April 2023 Book - Wed., the 12th @ 7PM
Gichigami Hearts
By: Linda LeGarde Grover
Long before there was a Duluth, Minnesota, the massive outcropping that divides the city emerged from the ridge of gabbro rock running along the westward shore of Lake Superior. A great westward migration carried the Ojibwe people to this place, the Point of Rocks. Against this backdrop—Misaabekong, the place of the giants—the lives chronicled in Linda LeGarde Grover’s book unfold, some in myth, some in long-ago times, some in an imagined present, and some in the author’s family history, all with a deep and tenacious bond to the land, one another, and the Ojibwe culture.

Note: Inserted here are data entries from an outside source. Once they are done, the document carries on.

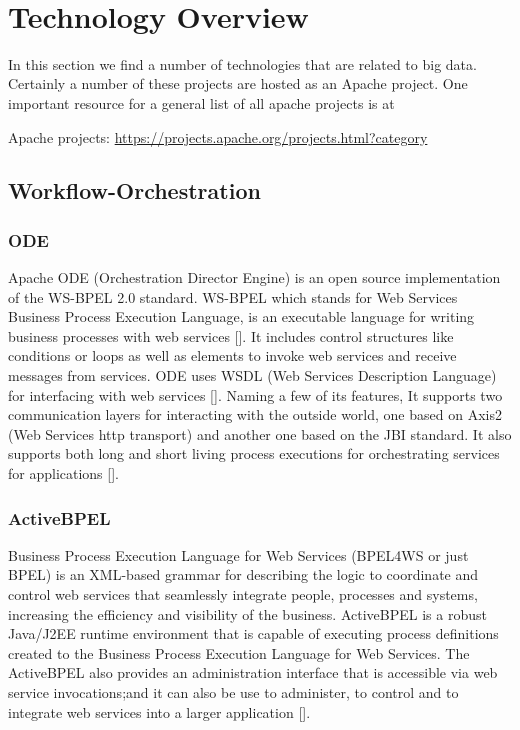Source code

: \FILENAME\

\chapter{Technology Overview}
\label{S:BD-tech}


In this section we find a number of technologies that are related to
big data. Certainly a number of these projects are hosted as an Apache
project. One important resource for a general list of all apache
projects is at


Apache projects: \url{https://projects.apache.org/projects.html?category}


\section{Workflow-Orchestration}
\label{S:o-workflow}

\subsection{ODE}

Apache ODE (Orchestration Director Engine) is an open source
implementation of the WS-BPEL 2.0 standard. WS-BPEL which stands for
Web Services Business Process Execution Language, is an executable
language for writing business processes with web
services [\cite{www-bpel-wiki}].  It includes control structures like
conditions or loops as well as elements to invoke web services and
receive messages from services.  ODE uses WSDL (Web Services
Description Language) for interfacing with web
services [\cite{www-ode-wiki}]. Naming a few of its features, It
supports two communication layers for interacting with the outside
world, one based on Axis2 (Web Services http transport) and another
one based on the JBI standard. It also supports both long and short
living process executions for orchestrating services for
applications [\cite{www-ode-web}].

\subsection{ActiveBPEL}

Business Process Execution Language for Web Services (BPEL4WS or just
BPEL) is an XML-based grammar for describing the logic to coordinate
and control web services that seamlessly integrate people, processes
and systems, increasing the efficiency and visibility of the
business. ActiveBPEL is a robust Java/J2EE runtime environment that is
capable of executing process definitions created to the Business
Process Execution Language for Web Services. The ActiveBPEL also
provides an administration interface that is accessible via web
service invocations;and it can also be use to administer, to control
and to integrate web services into a larger
application [\cite{www-bpel}].


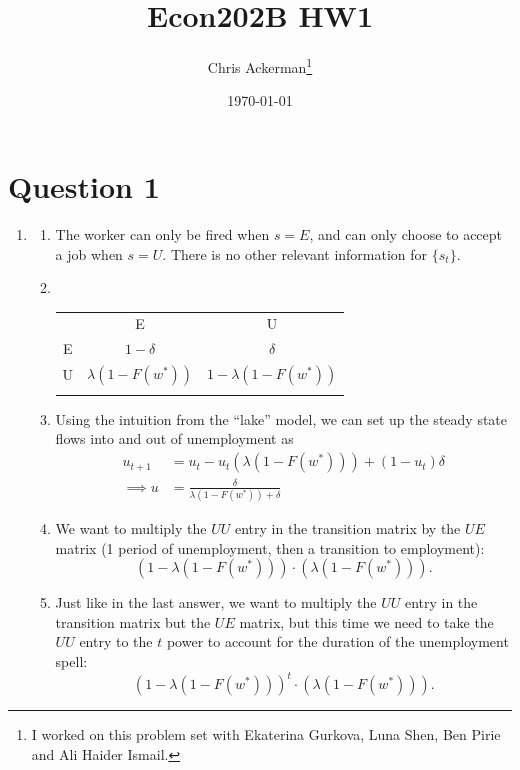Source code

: \documentclass[11pt]{article}
\author{Chris Ackerman\thanks{I worked on this problem set with Ekaterina Gurkova, Luna Shen, Ben Pirie and Ali Haider Ismail.}}
\date{\today}
\title{Econ202B HW1}
\begin{document}
\maketitle
\tableofcontents

\newpage

\section{Question 1}
\label{sec:org67d4e06}

  \begin{enumerate}
\item
\begin{enumerate}
\item The worker can only be fired when $s = E$, and can only choose to accept a job when $s = U$. There is no other relevant information for $\{s_t\}$.
\item $ $ \\
\begin{center}
\begin{tabular}[]{ccc}
& E & U \\ \cline{2-3}
E & \multicolumn{1}{|c}{$1 - \delta$} & \multicolumn{1}{|c|}{$\delta$} \\ \cline{2-3}
U & \multicolumn{1}{|c}{$\lambda (1 - F(w^*))$} & \multicolumn{1}{|c|}{$1 - \lambda (1 - F(w^*))$} \\ \cline{2-3}\\
\end{tabular}
\end{center}
\item Using the intuition from the ``lake'' model, we can set up the steady state flows into and out of unemployment as
\begin{align*}
u_{t + 1} &= u_t - u_t (\lambda (1 - F(w^*))) + (1 - u_t) \delta \\
\implies u &= \frac{\delta}{\lambda (1 - F(w^*)) + \delta}
\end{align*}
\item We want to multiply the $UU$ entry in the transition matrix by the $UE$ matrix (1 period of unemployment, then a transition to employment):
\[
(1 - \lambda(1 - F(w^*)))\cdot (\lambda(1 - F(w^*))).
\]
\item Just like in the last answer, we want to multiply the $UU$ entry in the transition matrix but the $UE$ matrix, but this time we need to take the $UU$ entry to the $t$ power to account for the duration of the unemployment spell:
\[
(1 - \lambda(1 - F(w^*)))^t \cdot (\lambda(1 - F(w^*))).
\]

\end{enumerate}
\end{enumerate}
\end{document}
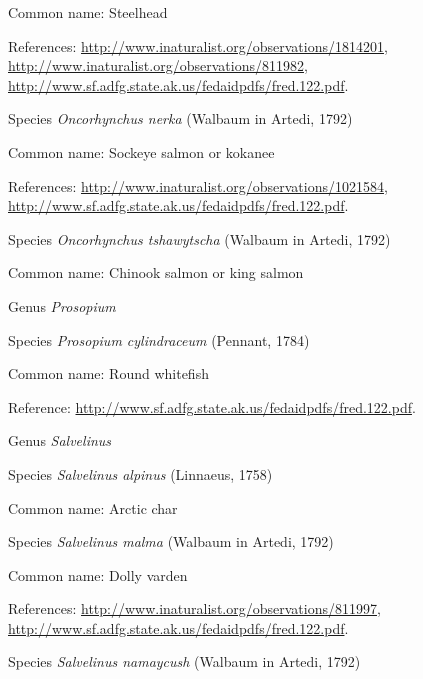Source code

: \documentclass[9pt, article]{memoir}
\begin{document}
\begin{multicols}{2}
Common name: Steelhead

References: 
\url{http://www.inaturalist.org/observations/1814201}, 
\url{http://www.inaturalist.org/observations/811982}, 
\url{http://www.sf.adfg.state.ak.us/fedaidpdfs/fred.122.pdf}.

\vspace{6pt}\noindent\hspace{36pt}Species \textit{Oncorhynchus nerka} (Walbaum in Artedi, 1792)


Common name: Sockeye salmon or kokanee

References: 
\url{http://www.inaturalist.org/observations/1021584}, 
\url{http://www.sf.adfg.state.ak.us/fedaidpdfs/fred.122.pdf}.

\vspace{6pt}\noindent\hspace{36pt}Species \textit{Oncorhynchus tshawytscha} (Walbaum in Artedi, 1792)


Common name: Chinook salmon or king salmon

\vspace{6pt}\noindent\hspace{30pt}Genus \textit{Prosopium}


\vspace{6pt}\noindent\hspace{36pt}Species \textit{Prosopium cylindraceum} (Pennant, 1784)


Common name: Round whitefish

Reference: 
\url{http://www.sf.adfg.state.ak.us/fedaidpdfs/fred.122.pdf}.

\vspace{6pt}\noindent\hspace{30pt}Genus \textit{Salvelinus}


\vspace{6pt}\noindent\hspace{36pt}Species \textit{Salvelinus alpinus} (Linnaeus, 1758)


Common name: Arctic char

\vspace{6pt}\noindent\hspace{36pt}Species \textit{Salvelinus malma} (Walbaum in Artedi, 1792)


Common name: Dolly varden

References: 
\url{http://www.inaturalist.org/observations/811997}, 
\url{http://www.sf.adfg.state.ak.us/fedaidpdfs/fred.122.pdf}.

\vspace{6pt}\noindent\hspace{36pt}Species \textit{Salvelinus namaycush} (Walbaum in Artedi, 1792)



\end{multicols}
\end{document}
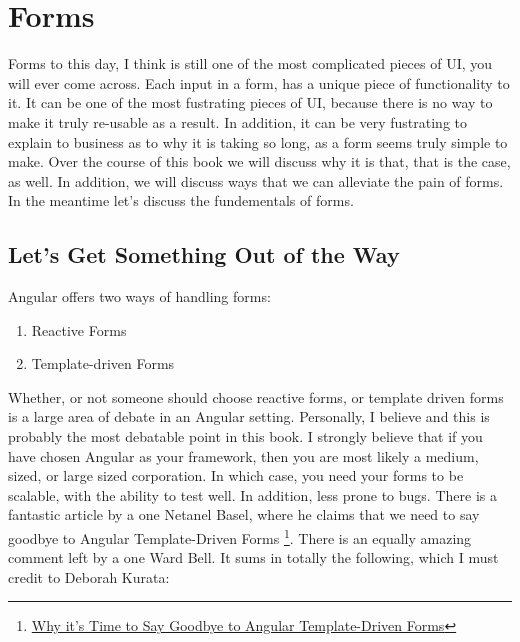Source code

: \maketitle{}
\section{ Forms }

Forms to this day, I think is still one of the most complicated pieces of UI,
you will ever come across. Each input in a form, has a unique piece of 
functionality to it. It can be one of the most fustrating pieces of UI, 
because there is no way to make it truly re-usable as a result. In 
addition, it can be very fustrating to explain to business as to why it is 
taking so long, as a form seems truly simple to make. Over the course of this 
book we will discuss why it is that, that is the case, as well. In addition,
we will discuss ways that we can alleviate the pain of forms. In the meantime 
let's discuss the fundementals of forms. 

\subsection{ Let's Get Something Out of the Way }

Angular offers two ways of handling forms: 
\begin{enumerate}
  \item Reactive Forms 
  \item Template-driven Forms
\end{enumerate}

Whether, or not someone should choose reactive forms, or template driven 
forms is a large area of debate in an Angular setting. Personally, I believe 
and this is probably the most debatable point in this book. I strongly 
believe that if you have chosen Angular as your framework, then you are most 
likely a medium, sized, or large sized corporation. In which case, you need 
your forms to be scalable, with the ability to test well. In addition, less 
prone to bugs. There is a fantastic article by a one Netanel Basel, where 
he claims that we need to say goodbye to Angular Template-Driven Forms
\footnote{\href{https://netbasal.com/why-its-time-to-say-goodbye-to-angular-template-driven-forms-350c11d004b}{Why it's Time to Say Goodbye to Angular Template-Driven Forms}}.
There is an equally amazing comment left by a one Ward Bell. It sums in totally the 
following, which I must credit to Deborah Kurata: 

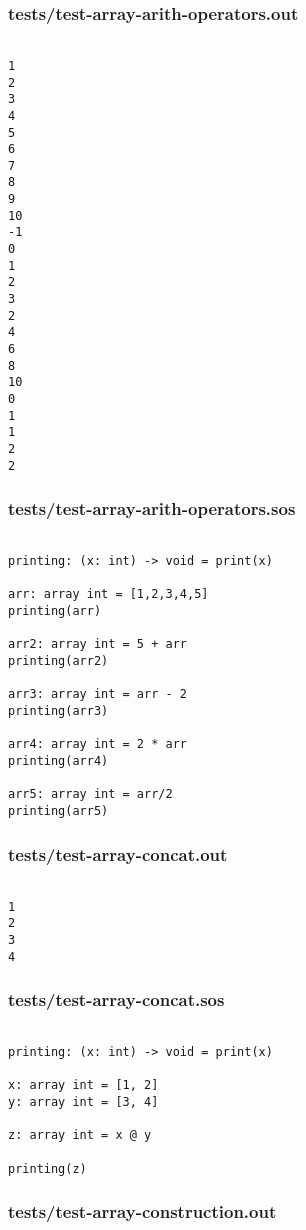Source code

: \documentclass[main.tex]{subfiles}
\begin{document}
\subsubsection{tests/test-array-arith-operators.out}

\begin{lstlisting}

1
2
3
4
5
6
7
8
9
10
-1
0
1
2
3
2
4
6
8
10
0
1
1
2
2
\end{lstlisting}

\subsubsection{tests/test-array-arith-operators.sos}

\begin{lstlisting}

printing: (x: int) -> void = print(x)

arr: array int = [1,2,3,4,5]
printing(arr)

arr2: array int = 5 + arr
printing(arr2)

arr3: array int = arr - 2
printing(arr3)

arr4: array int = 2 * arr
printing(arr4)

arr5: array int = arr/2
printing(arr5)
\end{lstlisting}

\subsubsection{tests/test-array-concat.out}

\begin{lstlisting}

1
2
3
4
\end{lstlisting}

\subsubsection{tests/test-array-concat.sos}

\begin{lstlisting}

printing: (x: int) -> void = print(x)

x: array int = [1, 2]
y: array int = [3, 4]

z: array int = x @ y

printing(z)
\end{lstlisting}

\subsubsection{tests/test-array-construction.out}
\end{document}
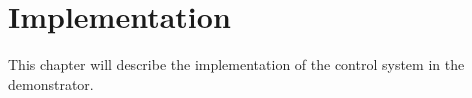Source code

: \chapter{Implementation}
This chapter will describe the implementation of the control system in the demonstrator.
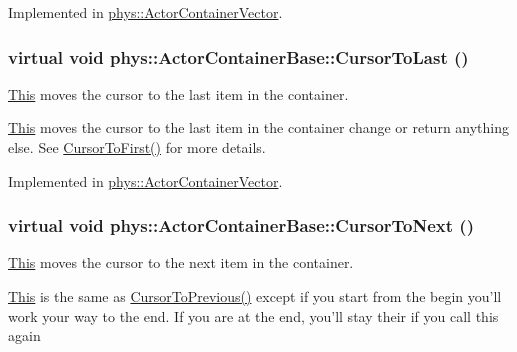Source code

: Implemented in \hyperlink{classphys_1_1ActorContainerVector_ad9c2eb2a9405dcf687c86745afc9c031}{phys::ActorContainerVector}.

\hypertarget{classphys_1_1ActorContainerBase_afad072e018a04c190e5e5fb93b82b354}{
\subsubsection[{CursorToLast}]{\setlength{\rightskip}{0pt plus 5cm}virtual void phys::ActorContainerBase::CursorToLast ()}}
\label{d1/d00/classphys_1_1ActorContainerBase_afad072e018a04c190e5e5fb93b82b354}


\hyperlink{structThis}{This} moves the cursor to the last item in the container. 

\hyperlink{structThis}{This} moves the cursor to the last item in the container change or return anything else. See \hyperlink{classphys_1_1ActorContainerBase_ab1a44758d7c17e70ff2e0f8de47424c3}{CursorToFirst()} for more details. 

Implemented in \hyperlink{classphys_1_1ActorContainerVector_aa6b08266bbb57a22c07ab50514e58db4}{phys::ActorContainerVector}.

\hypertarget{classphys_1_1ActorContainerBase_a1aa337456a4e74cb5740dbae08778072}{
\subsubsection[{CursorToNext}]{\setlength{\rightskip}{0pt plus 5cm}virtual void phys::ActorContainerBase::CursorToNext ()}}
\label{d1/d00/classphys_1_1ActorContainerBase_a1aa337456a4e74cb5740dbae08778072}


\hyperlink{structThis}{This} moves the cursor to the next item in the container. 

\hyperlink{structThis}{This} is the same as \hyperlink{classphys_1_1ActorContainerBase_a7c424168c0bbd973b283a083714123b3}{CursorToPrevious()} except if you start from the begin you'll work your way to the end. If you are at the end, you'll stay their if you call this again 

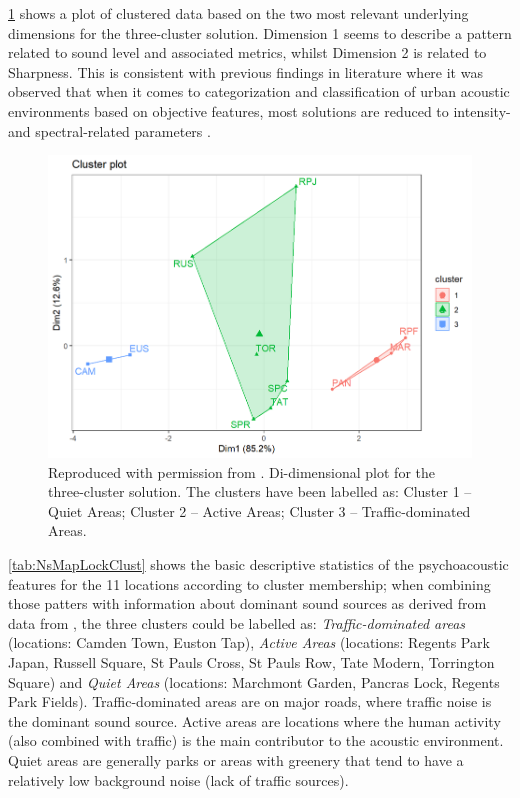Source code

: \cref{fig:NsMapLockBiplot} shows a plot of clustered data based on the two most relevant underlying dimensions for the three-cluster solution. Dimension 1 seems to describe a pattern related to sound level and associated metrics, whilst Dimension 2 is related to Sharpness. This is consistent with previous findings in literature where it was observed that when it comes to categorization and classification of urban acoustic environments based on objective features, most solutions are reduced to intensity- and spectral-related parameters . 

\begin{figure}[h!]
  \centering
  \includegraphics[width=\textwidth]{Figures/NoiseMappingLockdown Fig 7.png}  
  \caption{Reproduced with permission from \citet{Aletta2020Assessing}. Di-dimensional plot for the three-cluster solution. The clusters have been labelled as: Cluster 1 -- Quiet Areas; Cluster 2 -- Active Areas; Cluster 3 -- Traffic-dominated Areas. \label{fig:NsMapLockBiplot}}
\end{figure}

\cref{tab:NsMapLockClust} shows the basic descriptive statistics of the psychoacoustic features for the 11 locations according to cluster membership; when combining those patters with information about dominant sound sources as derived from data from , the three clusters could be labelled as: \emph{Traffic-dominated areas} (locations: Camden Town, Euston Tap), \emph{Active Areas} (locations: Regents Park Japan, Russell Square, St Pauls Cross, St Pauls Row, Tate Modern, Torrington Square) and \emph{Quiet Areas} (locations: Marchmont Garden, Pancras Lock, Regents Park Fields). Traffic-dominated areas are on major roads, where traffic noise is the dominant sound source. Active areas are locations where the human activity (also combined with traffic) is the main contributor to the acoustic environment. Quiet areas are generally parks or areas with greenery that tend to have a relatively low background noise (lack of traffic sources).

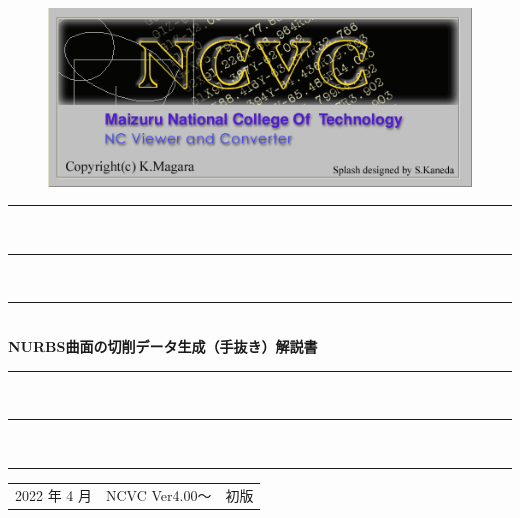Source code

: 
\vspace*{4zh}
\begin{figure}[H]
\centering
\includegraphics[scale=1.2]{logo.png}
\end{figure}

\vspace*{3zh}
\begin{center}
    \rule{12cm}{0.2zw}\\[-0.5zh]
    \rule{11cm}{0.1zw}\\[-0.5zh]
    \rule{10cm}{0.05zw}\\[1zh]
    {\Large \textbf{NURBS曲面の切削データ生成}}\textbf{（手抜き）}{\Large \textbf{解説書}}\\
    \rule{10cm}{0.05zw}\\[-0.5zh]
    \rule{11cm}{0.1zw}\\[-0.5zh]
    \rule{12cm}{0.2zw}

    \vspace*{7cm}
    \begin{table}[H]
        \centering
        \begin{tabular}{ccc}
            2022 年 4 月 & NCVC Ver4.00～ & 初版\\
        \end{tabular}
    \end{table}
\end{center}
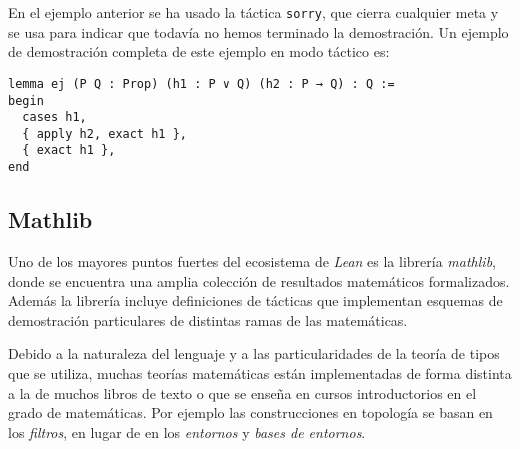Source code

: En el ejemplo anterior se ha usado la táctica \lstinline{sorry}, que cierra
cualquier meta y se usa para indicar que todavía no hemos terminado la
demostración. Un ejemplo de demostración completa de este ejemplo en modo
táctico es:

\begin{lstlisting}
lemma ej (P Q : Prop) (h1 : P ∨ Q) (h2 : P → Q) : Q :=
begin
  cases h1,
  { apply h2, exact h1 },
  { exact h1 },
end
\end{lstlisting}

\subsection{Mathlib}

Uno de los mayores puntos fuertes del ecosistema de \textit{Lean} es la librería
\textit{mathlib}, donde se encuentra una amplia colección de resultados
matemáticos formalizados. Además la librería incluye definiciones de tácticas
que implementan esquemas de demostración particulares de distintas ramas de las
matemáticas.

Debido a la naturaleza del lenguaje y a las particularidades de la teoría de
tipos que se utiliza, muchas teorías matemáticas están implementadas de forma
distinta a la de muchos libros de texto o que se enseña en cursos introductorios
en el grado de matemáticas. Por ejemplo las construcciones en topología se
basan en los \textit{filtros}, en lugar de en los \textit{entornos} y
\textit{bases de entornos}.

Within the larger history, Grover tells the story of her ancestors’ arrival at the American Fur Post in far western Duluth more than two hundred years ago. Their fortunes and the family’s future are inextricably entwined with tales of marriages to voyageurs, relocations to reservation lands, encounters with the spirits of the lake and wood creatures, the renewal of life—in myth and in art, the search for meaning in the transformations of our day is always vital. Finally, in one man’s struggles, age-old tribulations, the intergenerational traumas of extended families and communities, and a uniquely Ojibwe appreciation for the natural and spiritual worlds converge, forging the Ojibwe worldview and will to survive as his legacy to his descendants.
Blending the seen and unseen, the old and the new, the amusing and the tragic and the hauntingly familiar, this lyrical work encapsulates a way of life forever vibrant at the Point of Rocks.
About the Book About the Author Book ReviewDiscussion Questions:
1. The landscapes and natural surroundings of northeastern Minnesota play key roles in many events described in Gichigami Hearts. In your own experience and as a reader, how does this bring to mind a similar integration of the backdrop of the physical world and that sense of time and place?
2. The formal schooling education of American Indian children in the Indian boarding school system casts a long shadow over the history of Linda’s family, as well as probably every other Native family in America. What might be some of the ways in which families and family life were affected, and do you think that those effects continue in Native families and communities today?
3. The connections and interactions between Linda and Kate were quite moving to both. Each brought her own facet of her relationship to Elias; what do you think they found and gained from the emails and the afternoon in the coffee shop?
4. What do you think are some of the complicated legacies that Elias and the other ancestors in Gichigami Hearts left for their descendants and extended families, for the Anishinaabe/Ojibwe people, for all of us?